Hi everyone,
I am currently working on training an autonomous decision-making satellite constellation using PPO with up to 86400 simulation steps (1 step per second). Despite using powerful hardware, including 4 NVIDIA A100 GPUs and 11 CPUs, the training process is still very slow. Here’s a summary of my setup and configurations:
Software and Library Versions:
-
Container Base: NVIDIA PyTorch 22.09 py3
-
Libraries:
numpy==1.23.5
gymnasium==0.28.1
matplotlib==3.7.1
pandas==1.5.3
ray==2.10.0
ray[tune]==2.10.0
typer==0.7.0
dm_tree
tree
scikit-image
lz4
gputil==1.4.0
pyarrow
Environment Configuration:
- num_targets: 10
- num_observers: 10
- time_step: 1 second
- duration: 86400seconds - 24 hours
Training Configuration:
- batch_mode: “complete_episodes”
- rollout_fragment_length: “auto”
- num_rollout_workers: 10
- num_envs_per_worker: 1
- num_cpus_per_worker: 1
- num_gpus_per_worker: 0
- num_learner_workers: 4
- num_cpus_per_learner_worker: 1
- num_gpus_per_learner_worker: 1
Search Space Configuration:
- fcnet_hiddens: [[64, 64], [128, 128], [256, 256], [64, 64, 64]]
- num_sgd_iter: [10, 30, 50]
- lr: [1e-5, 1e-3]
- gamma: [0.9, 0.99]
- lambda: [0.9, 1.0]
- train_batch_size: [512, 1024, 2048, 4096]
- sgd_minibatch_size: [32, 64, 128, 512]
The training process is extremely slow, with a single iteration not completed in 1 hour (hyperparameter search with 30 samples, 20 iterations will take over a month). I expected faster training with 4 A100 GPUs. Here are a few things I tried and observed:
- Most of the time is taken by training, not environment simulation. With 10 rollout workers, 1 env per worker and 1 CPU per worker it takes around 5 mins to simulate the environments.
- I tried truncated episodes, but if the simulation does not finish, it does not get any rewards (although it does in reality, but it is some config), so to choose the best sample is not feasible
- Increasing the number of CPUs per worker to 7 (70 CPUs) actually slowed down the process, taking 15 minutes or so to do the simulations.
- I could train on my MacBook Pro M2 (like 20 iterations or so) and also on the NVIDIA Jetson AGX Orin, but of course each iteration was around 90 mins and of course they had smaller batch sizes and adapted parameters. Therefore I would expect a faster training with the new hardware.
- I do not fully understand this part from the example below: 0.0/1.0 accelerator_type:A100
Here you have an example:
Trial status: 1 RUNNING | 3 PENDING
Current time: 2024-06-25 10:33:42. Total running time: 1hr 1min 6s
Logical resource usage: 11.0/80 CPUs, 4.0/4 GPUs (0.0/1.0 accelerator_type:A100)
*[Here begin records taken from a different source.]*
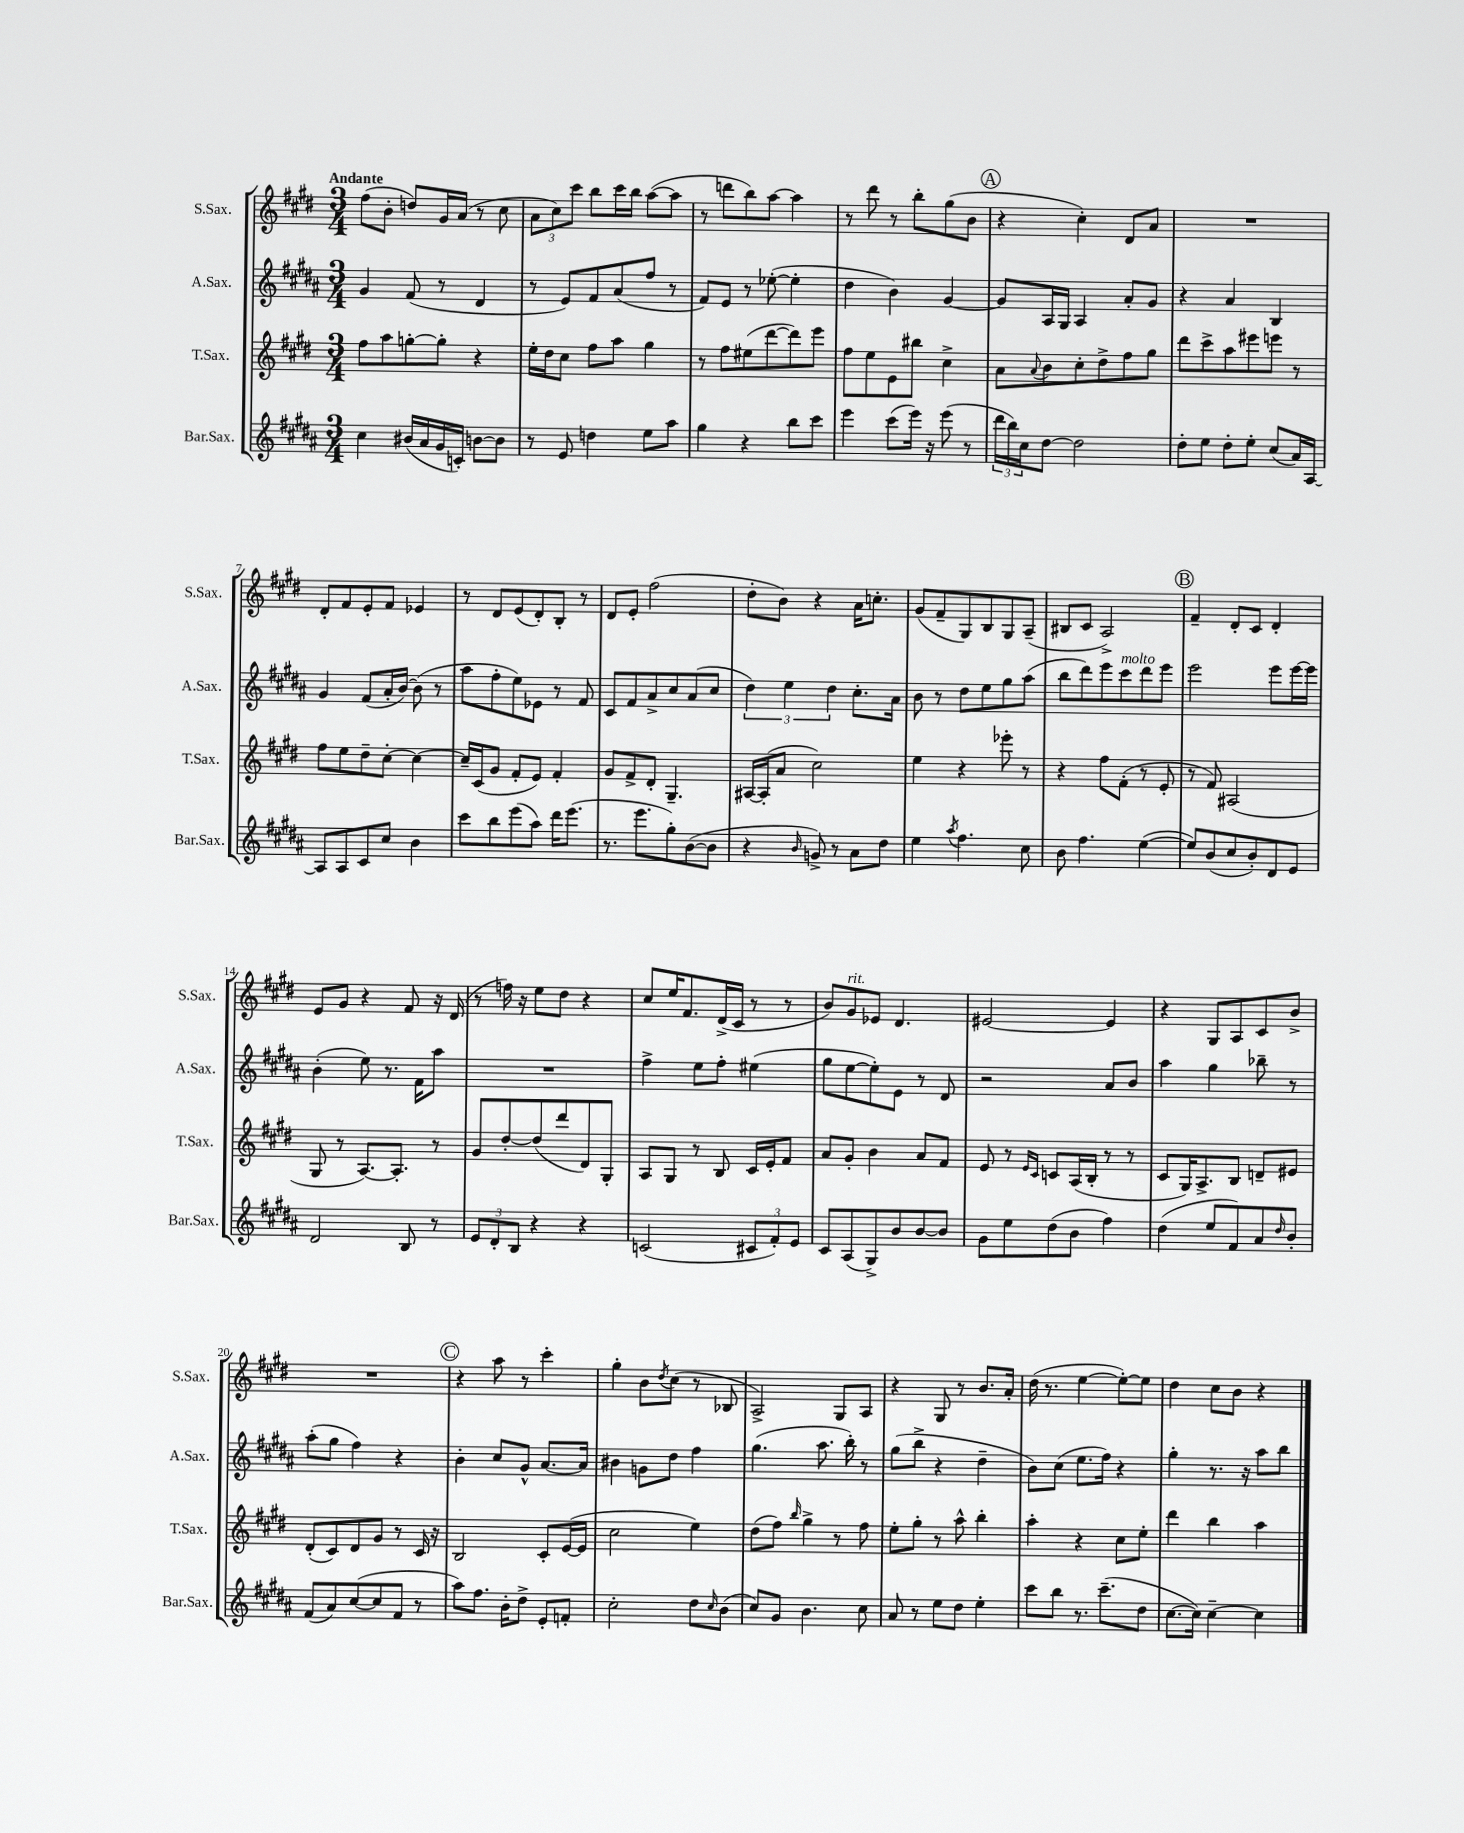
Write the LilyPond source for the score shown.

<<
\new StaffGroup <<
\new Staff = "s0" \with { instrumentName = "S.Sax." shortInstrumentName = "S.Sax." } {
    \clef treble \key e \major \numericTimeSignature \time 3/4 \tempo "Andante"
    fis''8( b'8-. d''8) gis'16 a'16( r8 cis''8 |
    \tuplet 3/2 { a'8 cis''8) cis'''8 } b''8 cis'''16 b''16 a''8~( a''8 |
    r8 d'''8 b''8) a''8~ a''4 |
    r8 dis'''8 r8 b''8-. gis''8( b'8 |
    \mark \markup { \circle "A" } r4 cis''4-.) dis'8 a'8 |
    R2. |
    dis'8-. fis'8 e'8-. fis'8 ees'4 |
    r8 dis'8 e'8( dis'8-.) b8-. r8 |
    dis'8 e'8-. fis''2( |
    dis''8-. b'8) r4 a'16 c''8.-. |
    gis'8( fis'8-- gis8) b8 gis8 a8--( |
    bis8 cis'8 a2->) |
    \mark \markup { \circle "B" } fis'4-- dis'8-. cis'8 dis'4-. |
    e'8 gis'8 r4 fis'8 r16 dis'16( |
    r8 f''16) r16 e''8 dis''8 r4 |
    cis''8 e''16 fis'8. dis'16->( cis'16 r8 r8 |
    b'8) gis'8^\markup { \italic "rit." } ees'8 dis'4. |
    eis'2~ eis'4 |
    r4 gis8 a8 cis'8 b'8-> |
    R2. |
    \mark \markup { \circle "C" } r4 a''8 r8 cis'''4-. |
    gis''4-. b'8 \acciaccatura { dis''8 } cis''8( r8 bes8 |
    a2->) gis8 a8 |
    r4 gis8 r8 b'8. a'16-. |
    dis''16( r8. e''4~ e''8~-.) e''8 |
    dis''4 cis''8 b'8 r4 \bar "|." |
}
\new Staff = "s1" \with { instrumentName = "A.Sax." shortInstrumentName = "A.Sax." } {
    \clef treble \key b \major \numericTimeSignature \time 3/4
    gis'4 fis'8( r8 dis'4 |
    r8 e'8) fis'8 ais'8( fis''8 r8 |
    fis'8) e'8 r8 ees''8~-.( ees''4-. |
    dis''4 b'4) gis'4~ |
    \mark \markup { \circle "A" } gis'8 ais16 gis16 ais4 ais'8-. gis'8 |
    r4 ais'4 b4 |
    gis'4 fis'8( ais'16-. b'16~) b'8( r8 |
    ais''8 fis''8-. e''8) ees'8 r8 fis'8 |
    cis'8 fis'8 ais'8-> cis''8 ais'8( cis''8 |
    \tuplet 3/2 { dis''4) e''4 dis''4 } cis''8.-. ais'16 |
    b'8 r8 dis''8 e''8 gis''8 ais''8( |
    b''8 dis'''8) e'''8 cis'''8^\markup { \italic "molto" } dis'''8 e'''8 |
    \mark \markup { \circle "B" } e'''2 e'''8 e'''16~ e'''16 |
    b'4-.( e''8) r8. fis'16 ais''8 |
    R2. |
    fis''4-> e''8 fis''8-. eis''4( |
    gis''8 e''8~ e''8-.) e'8 r8 dis'8 |
    r2 ais'8 b'8 |
    ais''4 gis''4 bes''8-- r8 |
    ais''8-.( gis''8 fis''4) r4 |
    \mark \markup { \circle "C" } b'4-. cis''8 gis'8-^ ais'8.~ ais'16 |
    bis'4 g'8 dis''8 fis''4 |
    gis''4.( ais''8. b''16-.) r8 |
    gis''8( b''8-> r4 dis''4-- |
    b'8) cis''8( e''8. fis''16) r4 |
    gis''4-. r8. r16 ais''8 b''8 \bar "|." |
}
\new Staff = "s2" \with { instrumentName = "T.Sax." shortInstrumentName = "T.Sax." } {
    \clef treble \key e \major \numericTimeSignature \time 3/4
    fis''8 a''8 g''8~-. g''8-. r4 |
    e''16-. dis''16 cis''8 fis''8 a''8 gis''4 |
    r8 fis''8 eis''8( dis'''8~ dis'''8) e'''8 |
    fis''8 e''8 e'8 bis''8 cis''4-> |
    \mark \markup { \circle "A" } a'8 \appoggiatura { a'8 } b'8 cis''8-. dis''8-> fis''8 gis''8 |
    dis'''8 cis'''8-> a''8 eis'''8 e'''8 r8 |
    fis''8 e''8 dis''8-- cis''8~-. cis''4~ |
    cis''16-- cis'16( gis'8 fis'8-. e'8) fis'4-. |
    gis'8 fis'8-> dis'8-. gis4.-- |
    ais16~ ais16-.( a'8 cis''2) |
    e''4 r4 ees'''8-. r8 |
    r4 fis''8 fis'8-.( r8 e'8-. |
    \mark \markup { \circle "B" } r8 fis'8) ais2( |
    gis8 r8 a8.~) a8.-. r8 |
    gis'8 dis''8~-. dis''8( dis'''8 dis'8) gis8-. |
    a8 gis8 r8 b8 cis'16 e'16-. fis'8 |
    a'8 gis'8-. b'4 a'8 fis'8 |
    e'8 r8 \grace { e'16 cis'16 } c'8 a16( b16-. r8 r8 |
    cis'8 gis16) a8.-> b8 d'8-- eis'8 |
    dis'8-.( cis'8) dis'8 gis'8 r8 cis'16 r16 |
    \mark \markup { \circle "C" } b2 cis'8-. e'16~( e'16 |
    cis''2 e''4) |
    dis''8( fis''8) \grace { b''16 } gis''4-> r8 fis''8 |
    e''8-. gis''8-. r8 a''8-^ b''4-. |
    a''4-. r4 cis''8 e''8-. |
    dis'''4 b''4 a''4 \bar "|." |
}
\new Staff = "s3" \with { instrumentName = "Bar.Sax." shortInstrumentName = "Bar.Sax." } {
    \clef treble \key b \major \numericTimeSignature \time 3/4
    cis''4 bis'16( ais'16 gis'16 c'16-.) b'8~ b'8 |
    r8 e'8 d''4 e''8 ais''8 |
    gis''4 r4 b''8 cis'''8 |
    e'''4 cis'''8( e'''16) r16 e'''8( r8 |
    \mark \markup { \circle "A" } \tuplet 3/2 { dis'''16 b''16) cis''16 } dis''8~ dis''2 |
    dis''8-. e''8 dis''8-. e''8-. cis''8( ais'16) ais16~ |
    ais8 ais8 cis'8 cis''8 b'4 |
    cis'''8 b''8 e'''8( ais''8) dis'''16 e'''8.( |
    r8. e'''8. gis''8-.) b'8~( b'8 |
    r4 \grace { b'16 } g'8->) r8 ais'8 dis''8 |
    e''4 \acciaccatura { ais''8 } fis''4. cis''8 |
    b'8 fis''4. e''4~( |
    \mark \markup { \circle "B" } e''8) b'8( cis''8 b'8-.) dis'8 e'8 |
    dis'2 b8 r8 |
    \tuplet 3/2 { e'8 dis'8-. b8 } r4 r4 |
    c'2( \tuplet 3/2 { cis'8 fis'8-.) e'8 } |
    cis'8 ais8( gis8->) b'8 b'8~ b'8 |
    gis'8 e''8 dis''8( b'8 fis''4) |
    dis''4( e''8 fis'8) ais'8 \grace { dis''16 } b'8-. |
    fis'8( ais'8) cis''8~( cis''8 fis'8 r8 |
    \mark \markup { \circle "C" } ais''8) fis''8. b'16-. dis''8-> e'8-. f'8-. |
    cis''2-. dis''8 \grace { cis''16 } b'8( |
    cis''8) gis'8 b'4. cis''8 |
    ais'8 r8 e''8 dis''8 e''4-. |
    cis'''8 b''8 r8. cis'''8.--( dis''8 |
    cis''8.~ cis''16) cis''4~-- cis''4 \bar "|." |
}
>>
>>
╭────────────────────────────────────────────────────────────────────────────────────────────────────────────────────────────────────────────────────────────────╮
│ Trial name status gamma lr train_batch_size sgd_minibatch_size num_sgd_iter lambda model/fcnet_hiddens │
├────────────────────────────────────────────────────────────────────────────────────────────────────────────────────────────────────────────────────────────────┤
│ PPO_FSS_env-v0_17a5c_00000 RUNNING 0.928133 1.38519e-05 2048 128 30 0.905579 [128, 128] │
│ PPO_FSS_env-v0_17a5c_00001 PENDING 0.972168 8.7419e-05 1024 128 10 0.957066 [256, 256] │
│ PPO_FSS_env-v0_17a5c_00002 PENDING 0.906353 2.12536e-05 2048 512 50 0.968513 [64, 64] │
│ PPO_FSS_env-v0_17a5c_00003 PENDING 0.948159 0.000202029 512 64 30 0.997584 [64, 64] │
╰────────────────────────────────────────────────────────────────────────────────────────────────────────────────────────────────────────────────────────────────╯
Any suggestions or insights on further optimizing the training process would be greatly appreciated!